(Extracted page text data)
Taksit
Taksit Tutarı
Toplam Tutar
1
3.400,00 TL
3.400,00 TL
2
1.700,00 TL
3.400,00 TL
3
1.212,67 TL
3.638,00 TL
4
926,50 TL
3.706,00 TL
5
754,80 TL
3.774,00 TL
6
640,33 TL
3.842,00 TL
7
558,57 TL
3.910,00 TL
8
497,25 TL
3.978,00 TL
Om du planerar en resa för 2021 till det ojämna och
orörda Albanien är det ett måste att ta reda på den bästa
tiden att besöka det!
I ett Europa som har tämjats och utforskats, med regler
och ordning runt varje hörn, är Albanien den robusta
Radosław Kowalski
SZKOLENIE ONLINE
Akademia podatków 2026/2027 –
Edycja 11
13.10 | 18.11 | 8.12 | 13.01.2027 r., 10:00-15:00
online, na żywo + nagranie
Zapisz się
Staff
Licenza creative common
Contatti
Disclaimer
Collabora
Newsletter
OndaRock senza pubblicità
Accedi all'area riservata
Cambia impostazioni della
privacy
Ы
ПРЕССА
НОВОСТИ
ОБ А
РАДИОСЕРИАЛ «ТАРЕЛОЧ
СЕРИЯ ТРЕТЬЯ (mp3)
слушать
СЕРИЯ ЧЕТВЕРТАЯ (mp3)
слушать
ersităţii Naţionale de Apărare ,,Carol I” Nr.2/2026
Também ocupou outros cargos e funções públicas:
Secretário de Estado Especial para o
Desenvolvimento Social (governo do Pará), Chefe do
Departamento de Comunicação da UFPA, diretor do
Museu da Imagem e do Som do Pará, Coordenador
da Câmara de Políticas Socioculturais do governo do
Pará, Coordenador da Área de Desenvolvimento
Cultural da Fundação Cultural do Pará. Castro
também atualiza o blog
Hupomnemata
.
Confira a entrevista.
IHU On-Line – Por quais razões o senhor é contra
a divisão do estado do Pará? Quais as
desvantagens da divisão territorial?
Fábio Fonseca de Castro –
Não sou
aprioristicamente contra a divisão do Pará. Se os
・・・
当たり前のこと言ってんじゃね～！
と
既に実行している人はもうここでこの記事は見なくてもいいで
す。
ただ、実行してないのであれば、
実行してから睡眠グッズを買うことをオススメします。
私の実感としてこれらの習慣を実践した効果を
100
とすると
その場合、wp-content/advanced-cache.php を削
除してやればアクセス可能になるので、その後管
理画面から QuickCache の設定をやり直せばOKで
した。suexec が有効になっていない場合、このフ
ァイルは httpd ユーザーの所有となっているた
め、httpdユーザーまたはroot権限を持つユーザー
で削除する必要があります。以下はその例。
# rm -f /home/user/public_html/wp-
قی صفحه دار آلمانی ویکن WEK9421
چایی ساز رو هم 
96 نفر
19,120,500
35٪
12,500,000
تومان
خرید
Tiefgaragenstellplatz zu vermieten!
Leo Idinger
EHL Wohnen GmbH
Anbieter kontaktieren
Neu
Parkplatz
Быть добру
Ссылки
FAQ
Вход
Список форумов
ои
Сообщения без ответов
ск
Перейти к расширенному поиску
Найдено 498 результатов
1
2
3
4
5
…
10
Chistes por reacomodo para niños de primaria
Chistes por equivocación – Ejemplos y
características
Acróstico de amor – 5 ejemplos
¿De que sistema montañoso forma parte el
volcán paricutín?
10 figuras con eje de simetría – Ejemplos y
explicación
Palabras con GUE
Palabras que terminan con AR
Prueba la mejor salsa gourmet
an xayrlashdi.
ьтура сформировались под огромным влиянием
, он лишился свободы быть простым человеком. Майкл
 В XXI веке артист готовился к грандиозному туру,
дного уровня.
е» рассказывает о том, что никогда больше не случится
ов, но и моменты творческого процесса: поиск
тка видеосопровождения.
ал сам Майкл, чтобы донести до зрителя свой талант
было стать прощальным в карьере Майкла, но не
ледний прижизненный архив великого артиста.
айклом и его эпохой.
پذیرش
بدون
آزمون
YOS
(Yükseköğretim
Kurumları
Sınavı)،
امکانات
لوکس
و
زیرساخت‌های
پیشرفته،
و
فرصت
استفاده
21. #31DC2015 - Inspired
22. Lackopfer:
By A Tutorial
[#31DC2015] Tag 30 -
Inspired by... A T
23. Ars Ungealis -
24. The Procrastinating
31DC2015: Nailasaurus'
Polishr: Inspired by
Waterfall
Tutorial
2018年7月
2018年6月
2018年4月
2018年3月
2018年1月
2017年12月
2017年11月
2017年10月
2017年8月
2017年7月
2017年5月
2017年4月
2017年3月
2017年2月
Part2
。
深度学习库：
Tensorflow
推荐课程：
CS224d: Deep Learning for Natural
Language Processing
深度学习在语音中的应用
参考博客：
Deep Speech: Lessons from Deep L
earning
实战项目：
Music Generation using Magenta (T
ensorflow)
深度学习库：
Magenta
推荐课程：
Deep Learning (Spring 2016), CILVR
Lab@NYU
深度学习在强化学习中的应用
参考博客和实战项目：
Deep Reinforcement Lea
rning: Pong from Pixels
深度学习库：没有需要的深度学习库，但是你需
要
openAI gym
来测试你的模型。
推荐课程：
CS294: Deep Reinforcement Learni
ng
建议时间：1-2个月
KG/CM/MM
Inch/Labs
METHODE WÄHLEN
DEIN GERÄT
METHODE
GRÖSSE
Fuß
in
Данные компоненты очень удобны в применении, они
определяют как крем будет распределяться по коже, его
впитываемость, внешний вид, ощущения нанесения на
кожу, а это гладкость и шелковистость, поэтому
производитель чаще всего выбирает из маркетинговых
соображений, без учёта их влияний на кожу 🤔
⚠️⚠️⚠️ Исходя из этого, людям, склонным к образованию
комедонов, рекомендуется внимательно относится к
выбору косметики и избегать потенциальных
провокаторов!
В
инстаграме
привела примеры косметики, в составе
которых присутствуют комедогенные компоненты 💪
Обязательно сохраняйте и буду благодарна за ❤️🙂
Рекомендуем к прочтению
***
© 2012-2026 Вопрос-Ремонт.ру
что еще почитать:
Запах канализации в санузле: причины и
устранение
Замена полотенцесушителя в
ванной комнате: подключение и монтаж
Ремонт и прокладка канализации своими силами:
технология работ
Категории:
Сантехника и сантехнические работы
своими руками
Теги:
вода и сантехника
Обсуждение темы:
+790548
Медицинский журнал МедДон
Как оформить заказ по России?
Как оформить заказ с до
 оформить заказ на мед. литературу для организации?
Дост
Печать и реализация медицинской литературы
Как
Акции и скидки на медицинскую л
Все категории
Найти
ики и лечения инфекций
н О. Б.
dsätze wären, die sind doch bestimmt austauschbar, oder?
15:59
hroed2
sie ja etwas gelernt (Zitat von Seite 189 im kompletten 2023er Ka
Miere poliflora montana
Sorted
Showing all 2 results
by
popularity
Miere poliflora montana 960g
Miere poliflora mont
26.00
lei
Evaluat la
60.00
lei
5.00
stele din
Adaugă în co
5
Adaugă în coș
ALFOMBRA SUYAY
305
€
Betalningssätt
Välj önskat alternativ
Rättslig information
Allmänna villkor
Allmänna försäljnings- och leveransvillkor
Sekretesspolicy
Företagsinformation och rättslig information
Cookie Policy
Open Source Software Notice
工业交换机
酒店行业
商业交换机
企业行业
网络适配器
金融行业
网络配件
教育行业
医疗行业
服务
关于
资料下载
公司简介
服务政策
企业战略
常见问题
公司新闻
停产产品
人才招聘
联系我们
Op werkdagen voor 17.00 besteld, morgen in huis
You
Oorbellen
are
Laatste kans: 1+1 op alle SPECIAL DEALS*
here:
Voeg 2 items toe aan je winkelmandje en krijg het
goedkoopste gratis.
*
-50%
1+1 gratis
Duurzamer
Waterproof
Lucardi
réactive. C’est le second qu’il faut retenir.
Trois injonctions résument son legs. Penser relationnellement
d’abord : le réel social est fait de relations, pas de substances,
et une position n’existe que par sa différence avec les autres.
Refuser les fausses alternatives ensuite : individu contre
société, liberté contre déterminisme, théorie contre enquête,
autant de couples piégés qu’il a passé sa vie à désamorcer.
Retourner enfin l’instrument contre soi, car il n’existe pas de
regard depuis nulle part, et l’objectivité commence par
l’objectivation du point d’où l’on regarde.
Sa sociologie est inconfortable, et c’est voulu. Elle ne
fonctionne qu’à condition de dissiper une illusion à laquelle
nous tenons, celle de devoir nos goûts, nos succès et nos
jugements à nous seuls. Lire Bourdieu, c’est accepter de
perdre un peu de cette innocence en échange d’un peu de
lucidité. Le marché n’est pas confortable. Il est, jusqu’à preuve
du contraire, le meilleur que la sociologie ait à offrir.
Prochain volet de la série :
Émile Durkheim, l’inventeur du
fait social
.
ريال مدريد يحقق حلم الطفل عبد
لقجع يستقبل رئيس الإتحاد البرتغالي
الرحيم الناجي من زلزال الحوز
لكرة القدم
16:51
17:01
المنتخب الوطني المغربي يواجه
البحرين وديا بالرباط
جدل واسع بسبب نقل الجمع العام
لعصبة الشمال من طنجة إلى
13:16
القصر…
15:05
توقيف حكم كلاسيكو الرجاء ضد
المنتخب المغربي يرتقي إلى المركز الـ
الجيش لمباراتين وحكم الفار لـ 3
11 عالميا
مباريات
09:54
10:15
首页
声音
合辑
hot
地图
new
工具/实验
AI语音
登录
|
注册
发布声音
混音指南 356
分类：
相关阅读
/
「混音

» Task item: Rewrite the part of the records above that runs from the start through the line containing "och ordning runt" as a Markdown table with the columns Row and Line. Number each line in Row, put its text in Line, include both ends, and omit blank lines.

» Written answer:
| Row | Line |
|---|---|
| 1 | Taksit |
| 2 | Taksit Tutarı |
| 3 | Toplam Tutar |
| 4 | 1 |
| 5 | 3.400,00 TL |
| 6 | 3.400,00 TL |
| 7 | 2 |
| 8 | 1.700,00 TL |
| 9 | 3.400,00 TL |
| 10 | 3 |
| 11 | 1.212,67 TL |
| 12 | 3.638,00 TL |
| 13 | 4 |
| 14 | 926,50 TL |
| 15 | 3.706,00 TL |
| 16 | 5 |
| 17 | 754,80 TL |
| 18 | 3.774,00 TL |
| 19 | 6 |
| 20 | 640,33 TL |
| 21 | 3.842,00 TL |
| 22 | 7 |
| 23 | 558,57 TL |
| 24 | 3.910,00 TL |
| 25 | 8 |
| 26 | 497,25 TL |
| 27 | 3.978,00 TL |
| 28 | Om du planerar en resa för 2021 till det ojämna och |
| 29 | orörda Albanien är det ett måste att ta reda på den bästa |
| 30 | tiden att besöka det! |
| 31 | I ett Europa som har tämjats och utforskats, med regler |
| 32 | och ordning runt varje hörn, är Albanien den robusta |